Aim of the exercise> Your reply should consist of the entries, copied exactly and stripped of images.

*** Opening of Data provided ***

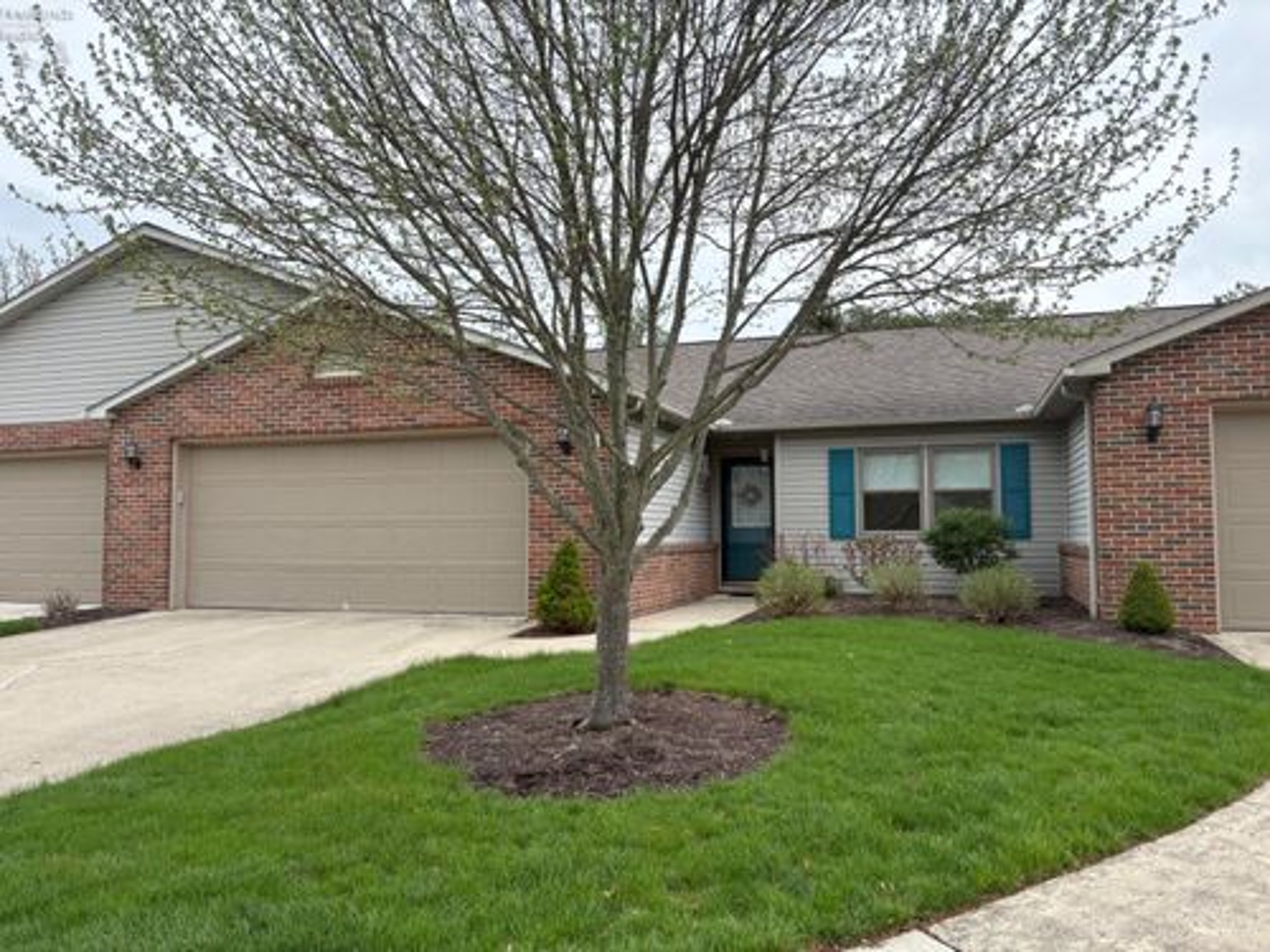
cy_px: 476
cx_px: 635
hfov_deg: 67.3
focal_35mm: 26
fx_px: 954
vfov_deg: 53.1
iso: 50
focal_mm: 5.96
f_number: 1.6
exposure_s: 1/1706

*** Close of Data provided ***

Written solution>
cy_px: 476
cx_px: 635
hfov_deg: 67.3
focal_35mm: 26
fx_px: 954
vfov_deg: 53.1
iso: 50
focal_mm: 5.96
f_number: 1.6
exposure_s: 1/1706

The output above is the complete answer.